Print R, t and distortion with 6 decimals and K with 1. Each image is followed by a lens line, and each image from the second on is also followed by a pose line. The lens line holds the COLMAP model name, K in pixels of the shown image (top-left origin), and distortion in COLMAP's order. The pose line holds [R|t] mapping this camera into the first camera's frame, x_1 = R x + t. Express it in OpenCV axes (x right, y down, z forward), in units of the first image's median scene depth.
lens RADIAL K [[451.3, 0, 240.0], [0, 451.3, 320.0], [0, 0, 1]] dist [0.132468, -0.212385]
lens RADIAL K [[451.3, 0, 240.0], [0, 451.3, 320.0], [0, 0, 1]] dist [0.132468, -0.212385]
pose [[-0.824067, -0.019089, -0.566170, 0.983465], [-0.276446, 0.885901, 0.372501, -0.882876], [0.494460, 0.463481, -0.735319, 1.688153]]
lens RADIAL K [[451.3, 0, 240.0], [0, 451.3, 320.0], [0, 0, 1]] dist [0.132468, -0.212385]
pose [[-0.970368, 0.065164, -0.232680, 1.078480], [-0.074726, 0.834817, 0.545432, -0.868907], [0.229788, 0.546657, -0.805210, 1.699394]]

********************

**WHAT IS BEING ASKED**
Transcribe every row above word for word, keeping each number, bracket, and space unchanged.

**EXERCISE RESPONSE**
Print R, t and distortion with 6 decimals and K with 1. Each image is followed by a lens line, and each image from the second on is also followed by a pose line. The lens line holds the COLMAP model name, K in pixels of the shown image (top-left origin), and distortion in COLMAP's order. The pose line holds [R|t] mapping this camera into the first camera's frame, x_1 = R x + t. Express it in OpenCV axes (x right, y down, z forward), in units of the first image's median scene depth.
lens RADIAL K [[451.3, 0, 240.0], [0, 451.3, 320.0], [0, 0, 1]] dist [0.132468, -0.212385]
lens RADIAL K [[451.3, 0, 240.0], [0, 451.3, 320.0], [0, 0, 1]] dist [0.132468, -0.212385]
pose [[-0.824067, -0.019089, -0.566170, 0.983465], [-0.276446, 0.885901, 0.372501, -0.882876], [0.494460, 0.463481, -0.735319, 1.688153]]
lens RADIAL K [[451.3, 0, 240.0], [0, 451.3, 320.0], [0, 0, 1]] dist [0.132468, -0.212385]
pose [[-0.970368, 0.065164, -0.232680, 1.078480], [-0.074726, 0.834817, 0.545432, -0.868907], [0.229788, 0.546657, -0.805210, 1.699394]]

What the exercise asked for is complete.